We proposed that we ask the most well-to-do individuals and corporations to help. I guess what I'm saying is, if I went to a billionaire or a billionaire corporation and I said, look, we're about to see 7 million students' costs of education go up. Can you help, since you make so much? And it seems like what they're saying through their representatives is no.
This is outrageous. I think the truth is that America, a Nation that has made it possible for BP and ExxonMobil and GE and all these big corporations to do so well, should do well by America. I don't think that's asking too much.
It's not right to protect the richest people in America, and let everybody else get by the best they can. This Nation has made it possible for them to earn all that money, and I don't have any problem with people making good money. I just think that if you make good money, and you have used our police force, our military has protected you, our roads and bridges and our transit system have allowed you to move your goods and services around, our EMS system has made sure that if you get sick we'll come help you, our public schools have educated your workforce, then I don't think it's asking too much to say, put in the pot and help some kids have affordable education. I just don't think that's asking too much.
Now, somebody said to me, Well, Keith, in my day I paid my way through school. And I said, in your day school didn't cost $28,000 a year.

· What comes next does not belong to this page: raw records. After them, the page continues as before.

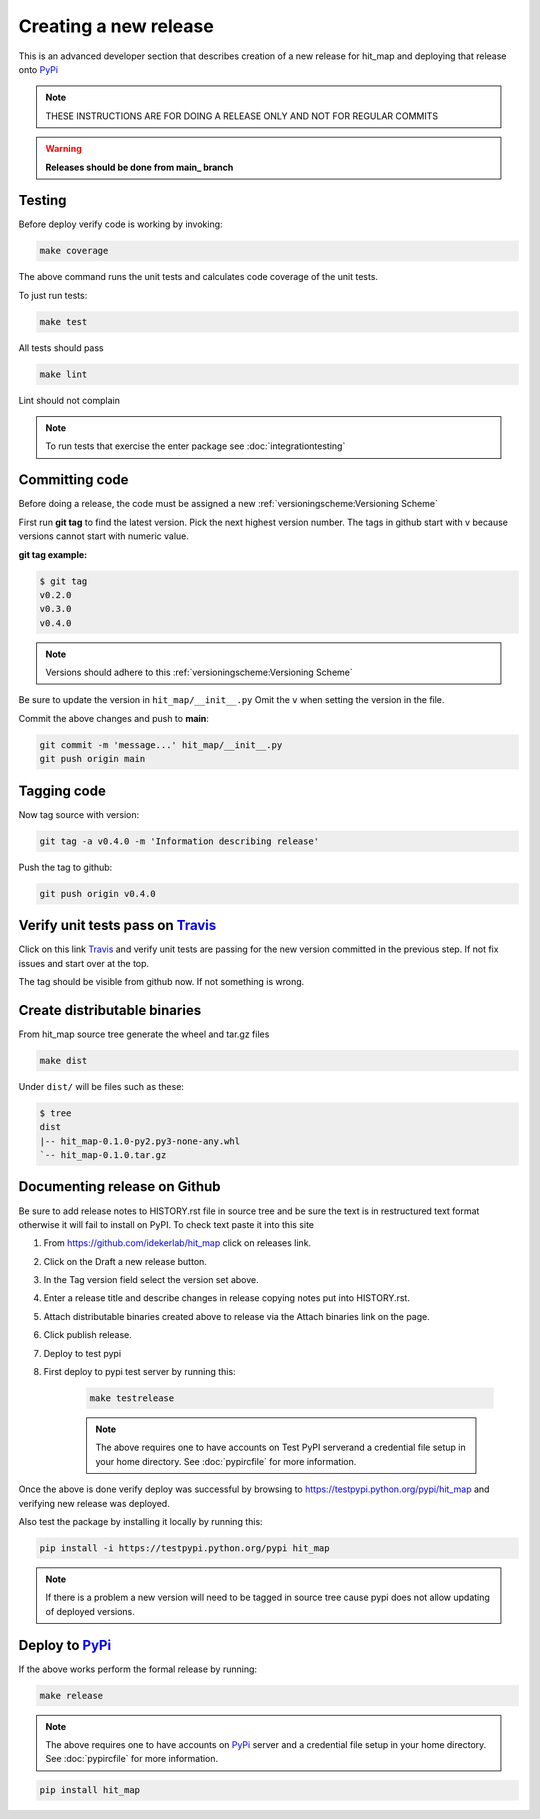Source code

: Creating a new release
===========================

This is an advanced developer section that describes creation of a new release for hit_map and deploying
that release onto PyPi_

.. note::

    THESE INSTRUCTIONS ARE FOR DOING A RELEASE ONLY AND NOT FOR REGULAR COMMITS

.. warning::

    **Releases should be done from main_ branch**

Testing
--------

Before deploy verify code is working by invoking:

.. code-block::

    make coverage

The above command runs the unit tests and calculates code coverage of the unit tests.

To just run tests:

.. code-block::

    make test

All tests should pass

.. code-block::

    make lint

Lint should not complain

.. note::

    To run tests that exercise the enter package see :doc:`integrationtesting`

Committing code
-------------------

Before doing a release, the code must be assigned a new :ref:`versioningscheme:Versioning Scheme`

First run **git tag** to find the latest version. Pick the next highest version number. The tags in github start with v because versions cannot start with numeric value.

**git tag example:**

.. code-block::

    $ git tag
    v0.2.0
    v0.3.0
    v0.4.0

.. note::

    Versions should adhere to this :ref:`versioningscheme:Versioning Scheme`

Be sure to update the version in ``hit_map/__init__.py`` Omit the ``v`` when setting the version in the file.

Commit the above changes and push to **main**:

.. code-block::

    git commit -m 'message...' hit_map/__init__.py
    git push origin main

Tagging code
----------------

Now tag source with version:

.. code-block::

    git tag -a v0.4.0 -m 'Information describing release'

Push the tag to github:

.. code-block::

    git push origin v0.4.0

Verify unit tests pass on Travis_
-----------------------------------

Click on this link Travis_ and verify unit tests are passing for the new version committed in the previous step. If not fix issues and start over at the top.

The tag should be visible from github now. If not something is wrong.

Create distributable binaries
--------------------------------

From hit_map source tree generate the wheel and tar.gz files

.. code-block::

    make dist

Under ``dist/`` will be files such as these:

.. code-block::

    $ tree
    dist
    |-- hit_map-0.1.0-py2.py3-none-any.whl
    `-- hit_map-0.1.0.tar.gz

Documenting release on Github
--------------------------------

Be sure to add release notes to HISTORY.rst file in source tree and be sure the text is in restructured text format otherwise it will fail to install on PyPI. To check text paste it into this site

#. From https://github.com/idekerlab/hit_map click on releases link.
#. Click on the Draft a new release button.
#. In the Tag version field select the version set above.
#. Enter a release title and describe changes in release copying notes put into HISTORY.rst.
#. Attach distributable binaries created above to release via the Attach binaries link on the page.
#. Click publish release.
#. Deploy to test pypi
#. First deploy to pypi test server by running this:

    .. code-block::

        make testrelease

    .. note::

        The above requires one to have accounts on Test PyPI serverand a credential file setup in your home directory. See :doc:`pypircfile` for more information.

Once the above is done verify deploy was successful by browsing to https://testpypi.python.org/pypi/hit_map and verifying new release was deployed.

Also test the package by installing it locally by running this:

.. code-block::

    pip install -i https://testpypi.python.org/pypi hit_map

.. note::

    If there is a problem a new version will need to be tagged in source tree cause pypi does not allow updating of deployed versions.

Deploy to PyPi_
------------------

If the above works perform the formal release by running:

.. code-block::

    make release

.. note::

    The above requires one to have accounts on PyPi_ server and a credential file setup in your home directory. See :doc:`pypircfile` for more information.

.. code-block::

    pip install hit_map


.. _Travis: https://travis-ci.com/idekerlab/hit_map
.. _main: https://github.com/idekerlab/hit_map/tree/main
.. _PyPi: https://pypi.org
.. _TestPyPi: https://test.pypi.org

I'm 48 years old. When I went to law school, I graduated and I had $12,000 student loan debt. That's nothing compared to what students are dealing with today. They're graduating with twice that, on average.
So I just want to say, as I close out tonight, Mr. Speaker, the Republican majority, elected by the people of their districts, are here, just like the Democrats are, to discharge the duties associated with their office and, that is, to promote the general welfare and to look out for the American people. I think making sure that student interest loan rates don't double is part of that. I think that making sure we have a decent highway bill that will help pay for the construction and maintenance of our roads and bridges and transit system is part of that. And yet this week we haven't done anything to do that.
The standard conservative line on the economy right now is that the government has done too much. But, yet, as I have already proven, the American people do not agree. Two-thirds say the government needs to do more than it's doing. So now I think the government has a duty to step up.
And, no, I don't think the government is the solution to every problem. And I know my conservative friends like to mischaracterize what progressives say about that. We don't believe government is the solution to every problem, but we do believe government is part of the solution to many problems. And if you cut it back and you scale it down and you make it too small and too weak to do anything to help people, then, of course it won't be able to help people, and that's a shame. The American people have a different set of expectations.
I just want to say, as we wind up and I begin to yield back, it's time in America where we recognize that there is an important balance between the private sector and the public sector, and the market fundamentalists who occupy this House on the Republican side of the aisle must begin to recognize that government has an important role to play. And if we abandon our role, America will be poorer for it.
If we don't step up to the plate and make sure that tuition interest rates are decent and reasonable and that we're making sure that we have a decent highway system, Americans will suffer. And we cannot allow that to happen in the richest, most powerful Nation in the history of the world.